Your task is to restate exactly the lines from the one holding "Secretary Mike Sandoval." to the end of the entries below, inclusive.
# # # # # # #
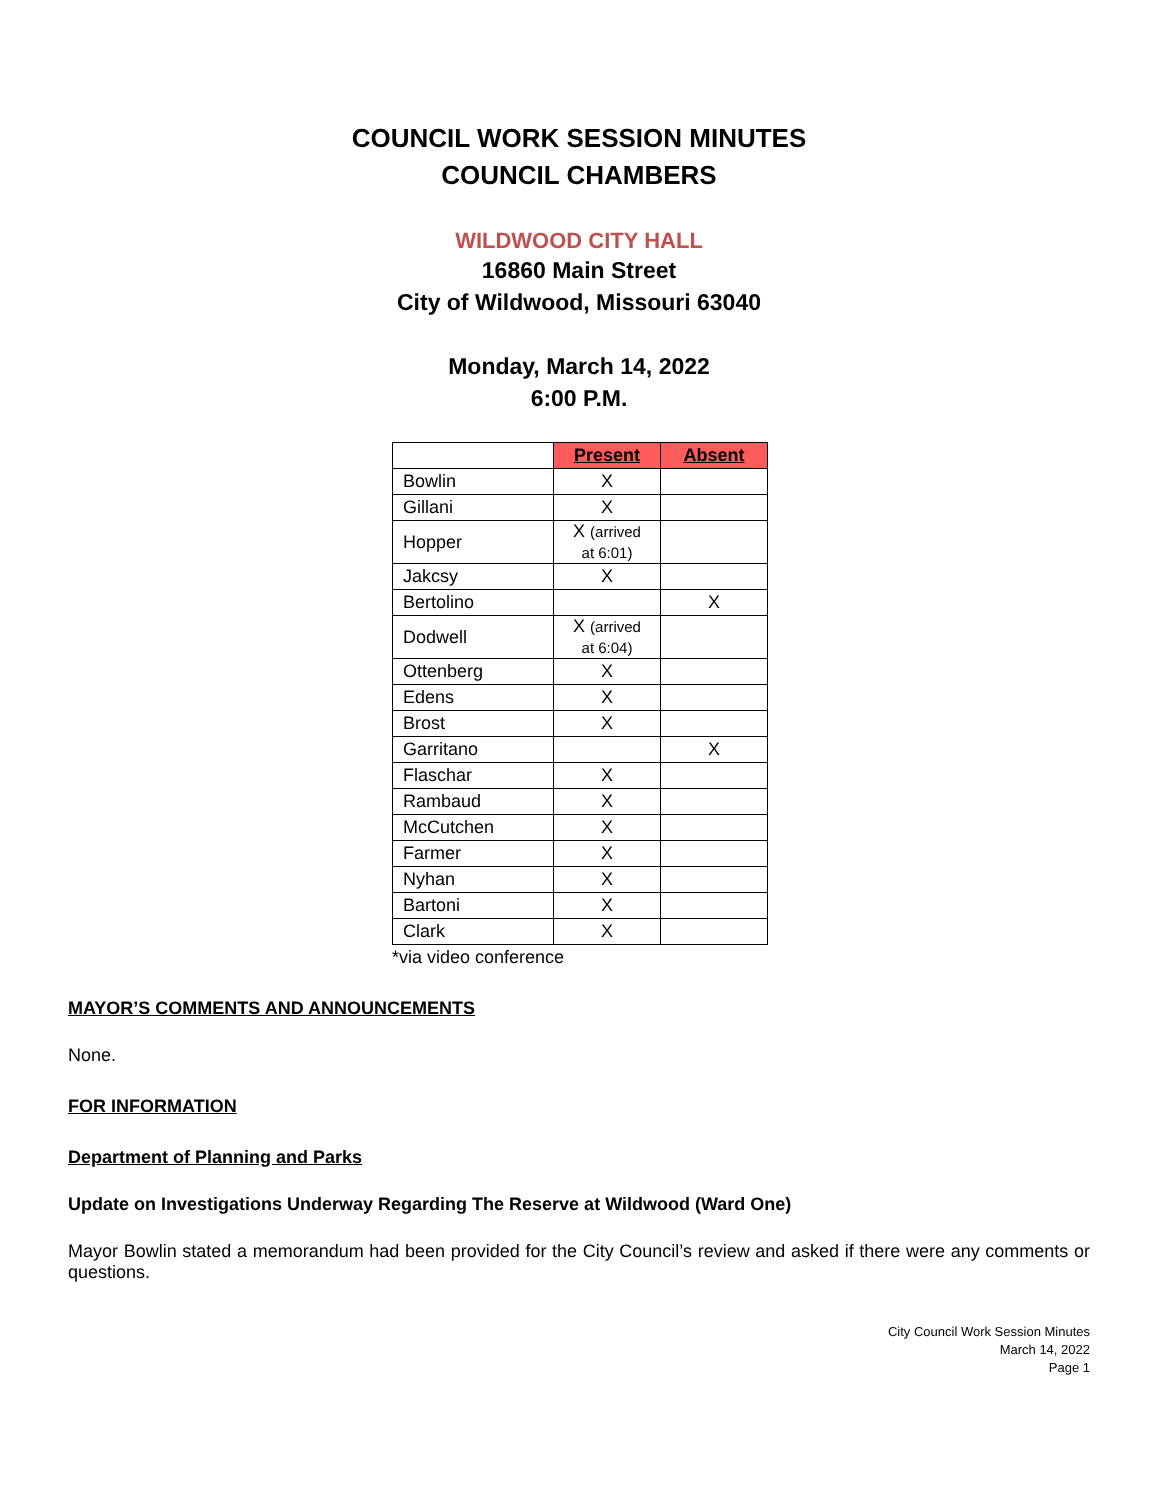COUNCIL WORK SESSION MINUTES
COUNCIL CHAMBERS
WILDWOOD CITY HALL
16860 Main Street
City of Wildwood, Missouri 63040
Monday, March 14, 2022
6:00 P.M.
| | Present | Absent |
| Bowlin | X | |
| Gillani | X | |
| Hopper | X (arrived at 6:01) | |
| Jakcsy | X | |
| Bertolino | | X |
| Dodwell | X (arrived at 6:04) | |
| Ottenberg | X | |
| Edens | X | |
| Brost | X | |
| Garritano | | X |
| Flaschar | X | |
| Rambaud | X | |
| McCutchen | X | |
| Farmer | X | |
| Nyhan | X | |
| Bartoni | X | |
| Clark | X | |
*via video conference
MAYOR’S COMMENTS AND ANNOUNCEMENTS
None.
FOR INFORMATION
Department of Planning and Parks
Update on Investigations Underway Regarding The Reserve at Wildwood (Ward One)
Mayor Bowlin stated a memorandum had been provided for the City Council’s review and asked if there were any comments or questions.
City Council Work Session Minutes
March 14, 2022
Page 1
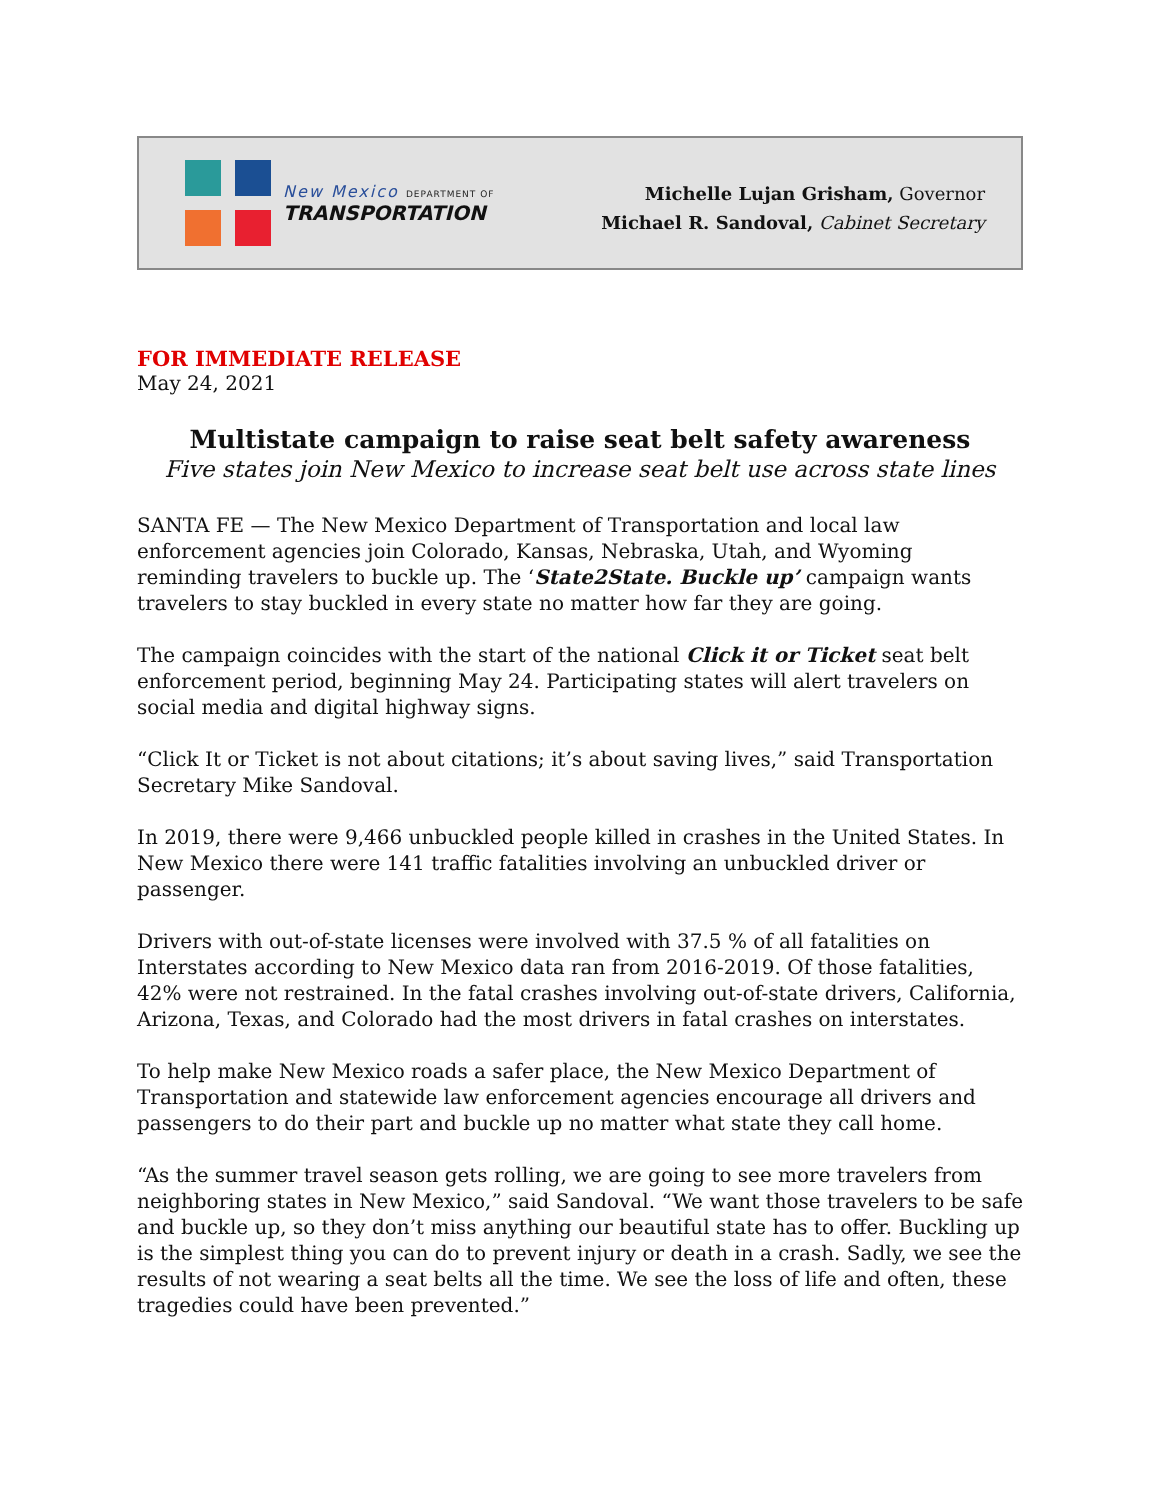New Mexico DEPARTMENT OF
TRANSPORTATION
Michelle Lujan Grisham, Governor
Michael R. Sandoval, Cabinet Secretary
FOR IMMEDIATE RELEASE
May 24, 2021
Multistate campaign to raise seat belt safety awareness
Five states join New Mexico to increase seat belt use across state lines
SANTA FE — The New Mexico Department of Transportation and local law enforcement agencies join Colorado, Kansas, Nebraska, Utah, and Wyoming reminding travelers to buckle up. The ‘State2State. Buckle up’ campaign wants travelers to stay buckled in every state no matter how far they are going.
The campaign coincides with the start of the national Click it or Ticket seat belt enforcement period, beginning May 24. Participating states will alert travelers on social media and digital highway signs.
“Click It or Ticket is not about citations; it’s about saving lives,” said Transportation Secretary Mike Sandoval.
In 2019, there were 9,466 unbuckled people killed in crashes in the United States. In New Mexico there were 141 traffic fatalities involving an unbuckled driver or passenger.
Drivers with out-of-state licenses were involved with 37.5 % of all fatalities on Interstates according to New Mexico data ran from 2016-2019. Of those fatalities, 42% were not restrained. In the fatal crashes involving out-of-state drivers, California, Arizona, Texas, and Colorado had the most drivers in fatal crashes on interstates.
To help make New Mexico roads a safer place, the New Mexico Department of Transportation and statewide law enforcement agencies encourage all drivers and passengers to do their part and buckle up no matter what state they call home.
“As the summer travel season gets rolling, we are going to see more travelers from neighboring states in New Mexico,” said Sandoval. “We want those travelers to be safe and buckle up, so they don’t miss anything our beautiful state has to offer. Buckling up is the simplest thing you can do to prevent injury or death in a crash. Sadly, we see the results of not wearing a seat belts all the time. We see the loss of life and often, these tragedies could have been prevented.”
# # # # # # #
▶ [Answer box]:
“Click It or Ticket is not about citations; it’s about saving lives,” said Transportation Secretary Mike Sandoval.
In 2019, there were 9,466 unbuckled people killed in crashes in the United States. In New Mexico there were 141 traffic fatalities involving an unbuckled driver or passenger.
Drivers with out-of-state licenses were involved with 37.5 % of all fatalities on Interstates according to New Mexico data ran from 2016-2019. Of those fatalities, 42% were not restrained. In the fatal crashes involving out-of-state drivers, California, Arizona, Texas, and Colorado had the most drivers in fatal crashes on interstates.
To help make New Mexico roads a safer place, the New Mexico Department of Transportation and statewide law enforcement agencies encourage all drivers and passengers to do their part and buckle up no matter what state they call home.
“As the summer travel season gets rolling, we are going to see more travelers from neighboring states in New Mexico,” said Sandoval. “We want those travelers to be safe and buckle up, so they don’t miss anything our beautiful state has to offer. Buckling up is the simplest thing you can do to prevent injury or death in a crash. Sadly, we see the results of not wearing a seat belts all the time. We see the loss of life and often, these tragedies could have been prevented.”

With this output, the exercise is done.